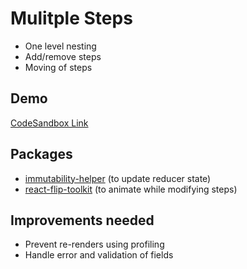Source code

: # Mulitple Steps

- One level nesting
- Add/remove steps
- Moving of steps

## Demo
[CodeSandbox Link](https://codesandbox.io/s/nested-moving-steps-3gvdy)

## Packages

- [immutability-helper](https://github.com/kolodny/immutability-helper) (to update reducer state)
- [react-flip-toolkit](https://github.com/aholachek/react-flip-toolkit) (to animate while modifying steps)

## Improvements needed

- Prevent re-renders using profiling
- Handle error and validation of fields
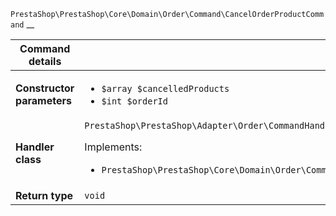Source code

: `PrestaShop\PrestaShop\Core\Domain\Order\Command\CancelOrderProductCommand`
__

| Command details            |    |
| -------------------------- | -- |
| **Constructor parameters** | <ul> <li>`$array $cancelledProducts`</li>  <li>`$int $orderId`</li> </ul> |
| **Handler class**          | `PrestaShop\PrestaShop\Adapter\Order\CommandHandler\CancelOrderProductHandler`  <p> Implements: </p> <ul>  <li>`PrestaShop\PrestaShop\Core\Domain\Order\CommandHandler\CancelOrderProductHandlerInterface`</li>  |
| **Return type** |  `void`  |
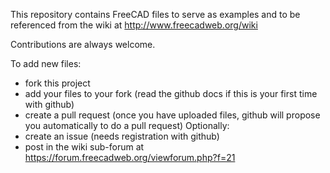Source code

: This repository contains FreeCAD files to serve as examples and to be referenced from the wiki at http://www.freecadweb.org/wiki

Contributions are always welcome.

To add new files:
* fork this project 
* add your files to your fork (read the github docs if this is your first time with github)
* create a pull request (once you have uploaded files, github will propose you automatically to do a pull request)
Optionally:
* create an issue (needs registration with github)
* post in the wiki sub-forum at https://forum.freecadweb.org/viewforum.php?f=21
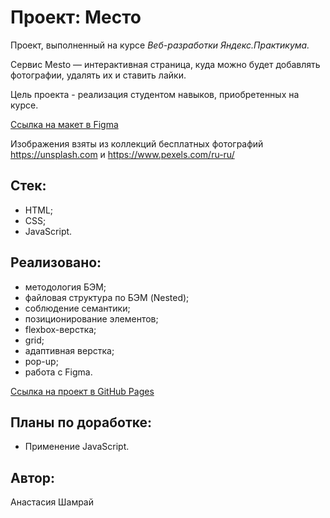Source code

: # Проект: Место

Проект, выполненный на курсе *Веб-разработки Яндекс.Практикума.*

Cервис Mesto — интерактивная страница, куда можно будет добавлять фотографии, удалять их и ставить лайки.

Цель проекта - реализация студентом навыков, приобретенных на курсе.

[Ссылка на макет в Figma](https://www.figma.com/file/2cn9N9jSkmxD84oJik7xL7/JavaScript.-Sprint-4?node-id=0%3A1)

Изображения взяты из коллекций бесплатных фотографий https://unsplash.com и https://www.pexels.com/ru-ru/

## Стек:
- HTML;
- CSS;
- JavaScript.

## Реализовано:
- методология БЭМ;
- файловая структура по БЭМ (Nested);
- соблюдение семантики;
- позиционирование элементов;
- flexbox-верстка;
- grid;
- адаптивная верстка;
- pop-up;
- работа с Figma.


[Ссылка на проект в GitHub Pages](https://nastiashh.github.io/mesto/)

## Планы по доработке:
- Применение JavaScript.

## Автор:
Анастасия Шамрай
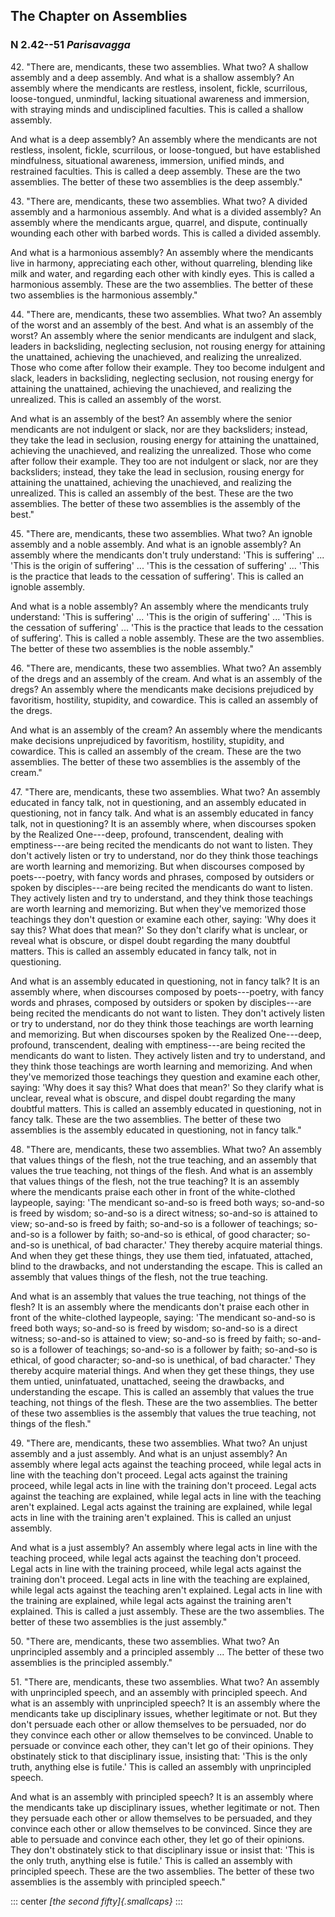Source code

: ## The Chapter on Assemblies

### N 2.42--51 *Parisavagga*

42\. "There are, mendicants, these two assemblies. What two? A shallow
assembly and a deep assembly. And what is a shallow assembly? An
assembly where the mendicants are restless, insolent, fickle,
scurrilous, loose-tongued, unmindful, lacking situational awareness and
immersion, with straying minds and undisciplined faculties. This is
called a shallow assembly.

<!--pg-->
And what is a deep assembly? An assembly where the mendicants are not
restless, insolent, fickle, scurrilous, or loose-tongued, but have
established mindfulness, situational awareness, immersion, unified
minds, and restrained faculties. This is called a deep assembly. These
are the two assemblies. The better of these two assemblies is the deep
assembly."

43\. "There are, mendicants, these two assemblies. What two? A divided
assembly and a harmonious assembly. And what is a divided assembly? An
assembly where the mendicants argue, quarrel, and dispute, continually
wounding each other with barbed words. This is called a divided
assembly.

<!--pg-->
And what is a harmonious assembly? An assembly where the mendicants live
in harmony, appreciating each other, without quarreling, blending like
milk and water, and regarding each other with kindly eyes. This is
called a harmonious assembly. These are the two assemblies. The better
of these two assemblies is the harmonious assembly."

44\. "There are, mendicants, these two assemblies. What two? An assembly of
the worst and an assembly of the best. And what is an assembly of the
worst? An assembly where the senior mendicants are indulgent and slack,
leaders in backsliding, neglecting seclusion, not rousing energy for
attaining the unattained, achieving the unachieved, and realizing the
unrealized. Those who come after follow their example. They too become
indulgent and slack, leaders in backsliding, neglecting seclusion, not
rousing energy for attaining the unattained, achieving the unachieved,
and realizing the unrealized. This is called an assembly of the worst.

<!--pg-->
And what is an assembly of the best? An assembly where the senior
mendicants are not indulgent or slack, nor are they backsliders;
instead, they take the lead in seclusion, rousing energy for attaining
the unattained, achieving the unachieved, and realizing the unrealized.
Those who come after follow their example. They too are not indulgent or
slack, nor are they backsliders; instead, they take the lead in
seclusion, rousing energy for attaining the unattained, achieving the
unachieved, and realizing the unrealized. This is called an assembly of
the best. These are the two assemblies. The better of these two
assemblies is the assembly of the best."

45\. "There are, mendicants, these two assemblies. What two? An ignoble
assembly and a noble assembly. And what is an ignoble assembly? An
assembly where the mendicants don't truly understand: 'This is
suffering' ... 'This is the origin of suffering' ... 'This is the
cessation of suffering' ... 'This is the practice that leads to the
cessation of suffering'. This is called an ignoble assembly.

<!--pg-->
And what is a noble assembly? An assembly where the mendicants truly
understand: 'This is suffering' ... 'This is the origin of suffering'
... 'This is the cessation of suffering' ... 'This is the practice that
leads to the cessation of suffering'. This is called a noble assembly.
These are the two assemblies. The better of these two assemblies is the
noble assembly."

46\. "There are, mendicants, these two assemblies. What two? An assembly of
the dregs and an assembly of the cream. And what is an assembly of the
dregs? An assembly where the mendicants make decisions prejudiced by
favoritism, hostility, stupidity, and cowardice. This is called an
assembly of the dregs.

<!--pg-->
And what is an assembly of the cream? An assembly where the mendicants
make decisions unprejudiced by favoritism, hostility, stupidity, and
cowardice. This is called an assembly of the cream. These are the two
assemblies. The better of these two assemblies is the assembly of the
cream."

47\. "There are, mendicants, these two assemblies. What two? An assembly
educated in fancy talk, not in questioning, and an assembly educated in
questioning, not in fancy talk. And what is an assembly educated in
fancy talk, not in questioning? It is an assembly where, when discourses
spoken by the Realized One---deep, profound, transcendent, dealing with
emptiness---are being recited the mendicants do not want to listen. They
don't actively listen or try to understand, nor do they think those
teachings are worth learning and memorizing. But when discourses
composed by poets---poetry, with fancy words and phrases, composed by
outsiders or spoken by disciples---are being recited the mendicants do
want to listen. They actively listen and try to understand, and they
think those teachings are worth learning and memorizing. But when
they've memorized those teachings they don't question or examine each
other, saying: 'Why does it say this? What does that mean?' So they
don't clarify what is unclear, or reveal what is obscure, or dispel
doubt regarding the many doubtful matters. This is called an assembly
educated in fancy talk, not in questioning.

<!--pg-->
And what is an assembly educated in questioning, not in fancy talk? It
is an assembly where, when discourses composed by poets---poetry, with
fancy words and phrases, composed by outsiders or spoken by
disciples---are being recited the mendicants do not want to listen. They
don't actively listen or try to understand, nor do they think those
teachings are worth learning and memorizing. But when discourses spoken
by the Realized One---deep, profound, transcendent, dealing with
emptiness---are being recited the mendicants do want to listen. They
actively listen and try to understand, and they think those teachings
are worth learning and memorizing. And when they've memorized those
teachings they question and examine each other, saying: 'Why does it say
this? What does that mean?' So they clarify what is unclear, reveal what
is obscure, and dispel doubt regarding the many doubtful matters. This
is called an assembly educated in questioning, not in fancy talk. These
are the two assemblies. The better of these two assemblies is the
assembly educated in questioning, not in fancy talk."

48\. "There are, mendicants, these two assemblies. What two? An assembly that
values things of the flesh, not the true teaching, and an assembly that
values the true teaching, not things of the flesh. And what is an
assembly that values things of the flesh, not the true teaching? It is
an assembly where the mendicants praise each other in front of the
white-clothed laypeople, saying: 'The mendicant so-and-so is freed both
ways; so-and-so is freed by wisdom; so-and-so is a direct witness;
so-and-so is attained to view; so-and-so is freed by faith; so-and-so is
a follower of teachings; so-and-so is a follower by faith; so-and-so is
ethical, of good character; so-and-so is unethical, of bad character.'
They thereby acquire material things. And when they get these things,
they use them tied, infatuated, attached, blind to the drawbacks, and
not understanding the escape. This is called an assembly that values
things of the flesh, not the true teaching.

<!--pg-->
And what is an assembly that values the true teaching, not things of the
flesh? It is an assembly where the mendicants don't praise each other in
front of the white-clothed laypeople, saying: 'The mendicant so-and-so
is freed both ways; so-and-so is freed by wisdom; so-and-so is a direct
witness; so-and-so is attained to view; so-and-so is freed by faith;
so-and-so is a follower of teachings; so-and-so is a follower by faith;
so-and-so is ethical, of good character; so-and-so is unethical, of bad
character.' They thereby acquire material things. And when they get
these things, they use them untied, uninfatuated, unattached, seeing the
drawbacks, and understanding the escape. This is called an assembly that
values the true teaching, not things of the flesh. These are the two
assemblies. The better of these two assemblies is the assembly that
values the true teaching, not things of the flesh."

49\. "There are, mendicants, these two assemblies. What two? An unjust
assembly and a just assembly. And what is an unjust assembly? An
assembly where legal acts against the teaching proceed, while legal acts
in line with the teaching don't proceed. Legal acts against the training
proceed, while legal acts in line with the training don't proceed. Legal
acts against the teaching are explained, while legal acts in line with
the teaching aren't explained. Legal acts against the training are
explained, while legal acts in line with the training aren't explained.
This is called an unjust assembly.

<!--pg-->
And what is a just assembly? An assembly where legal acts in line with
the teaching proceed, while legal acts against the teaching don't
proceed. Legal acts in line with the training proceed, while legal acts
against the training don't proceed. Legal acts in line with the teaching
are explained, while legal acts against the teaching aren't explained.
Legal acts in line with the training are explained, while legal acts
against the training aren't explained. This is called a just assembly.
These are the two assemblies. The better of these two assemblies is the
just assembly."

50\. "There are, mendicants, these two assemblies. What two? An unprincipled
assembly and a principled assembly ... The better of these two
assemblies is the principled assembly."

<!--pg-->
51\. "There are, mendicants, these two assemblies. What two? An assembly with
unprincipled speech, and an assembly with principled speech. And what is
an assembly with unprincipled speech? It is an assembly where the
mendicants take up disciplinary issues, whether legitimate or not. But
they don't persuade each other or allow themselves to be persuaded, nor
do they convince each other or allow themselves to be convinced. Unable
to persuade or convince each other, they can't let go of their opinions.
They obstinately stick to that disciplinary issue, insisting that: 'This
is the only truth, anything else is futile.' This is called an assembly
with unprincipled speech.

<!--pg-->
And what is an assembly with principled speech? It is an assembly where
the mendicants take up disciplinary issues, whether legitimate or not.
Then they persuade each other or allow themselves to be persuaded, and
they convince each other or allow themselves to be convinced. Since they
are able to persuade and convince each other, they let go of their
opinions. They don't obstinately stick to that disciplinary issue or
insist that: 'This is the only truth, anything else is futile.' This is
called an assembly with principled speech. These are the two assemblies.
The better of these two assemblies is the assembly with principled
speech."

::: center
*[the second fifty]{.smallcaps}*
:::

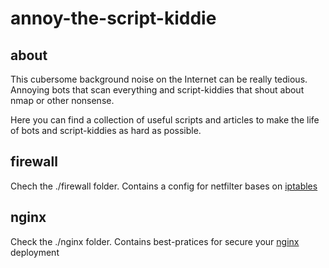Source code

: # annoy-the-script-kiddie

## about
This cubersome background noise on the Internet can be really tedious. Annoying bots that scan everything and script-kiddies that shout about nmap or other nonsense.

Here you can find a collection of useful scripts and articles to make the life of bots and script-kiddies as hard as possible.

## firewall

Chech the ./firewall folder. Contains a config for netfilter bases on [iptables](https://en.wikipedia.org/wiki/Iptables)


## nginx

Check the ./nginx folder. Contains best-pratices for secure your [nginx](https://www.nginx.com/) deployment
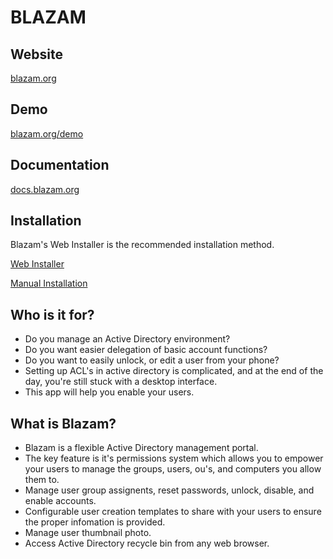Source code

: # BLAZAM

## Website
[blazam.org](https://blazam.org)


## Demo
[blazam.org/demo](https://blazam.org/demo)

## Documentation
[docs.blazam.org](https://docs.blazam.org)

## Installation
Blazam's Web Installer is the recommended installation method.

[Web Installer](https://blazam.org/download)

[Manual Installation](https://docs.blazam.org/install/manual)

## Who is it for?
* Do you manage an Active Directory environment?
* Do you want easier delegation of basic account functions?
* Do you want to easily unlock, or edit a user from your phone?
* Setting up ACL's in active directory is complicated, and at the end of the day, you're still stuck with a desktop interface.
* This app will help you enable your users.

## What is Blazam?
* Blazam is a flexible Active Directory management portal.
* The key feature is it's permissions system which allows you to empower your users to manage the groups, users, ou's, and computers you allow them to.
* Manage user group assignents, reset passwords, unlock, disable, and enable accounts.
* Configurable user creation templates to share with your users to ensure the proper infomation is provided.
* Manage user thumbnail photo.
* Access Active Directory recycle bin from any web browser.
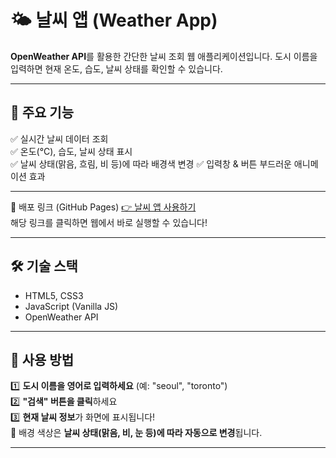 # 🌤️ 날씨 앱 (Weather App)

**OpenWeather API**를 활용한 간단한 날씨 조회 웹 애플리케이션입니다. 
도시 이름을 입력하면 현재 온도, 습도, 날씨 상태를 확인할 수 있습니다.

---

## 🚀 주요 기능
✅ 실시간 날씨 데이터 조회  
✅ 온도(°C), 습도, 날씨 상태 표시  
✅ 날씨 상태(맑음, 흐림, 비 등)에 따라 배경색 변경
✅ 입력창 & 버튼 부드러운 애니메이션 효과 

---

📍 배포 링크 (GitHub Pages)
 [👉 날씨 앱 사용하기](https://infiniste.github.io/Weather-App/)  
해당 링크를 클릭하면 웹에서 바로 실행할 수 있습니다! 

---

## 🛠️ 기술 스택
- HTML5, CSS3
- JavaScript (Vanilla JS)
- OpenWeather API

---

## 📌 사용 방법
1️⃣ **도시 이름을 영어로 입력하세요** (예: "seoul", "toronto")  
2️⃣ **"검색" 버튼을 클릭**하세요  
3️⃣ **현재 날씨 정보**가 화면에 표시됩니다!  
🔹 배경 색상은 **날씨 상태(맑음, 비, 눈 등)에 따라 자동으로 변경**됩니다.  

---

◇ ◇ ◇

Your task is to copy every line in the entries that holds the string "explained".

acts against the teaching are explained, while legal acts in line with
the teaching aren't explained. Legal acts against the training are
explained, while legal acts in line with the training aren't explained.
are explained, while legal acts against the teaching aren't explained.
Legal acts in line with the training are explained, while legal acts
against the training aren't explained. This is called a just assembly.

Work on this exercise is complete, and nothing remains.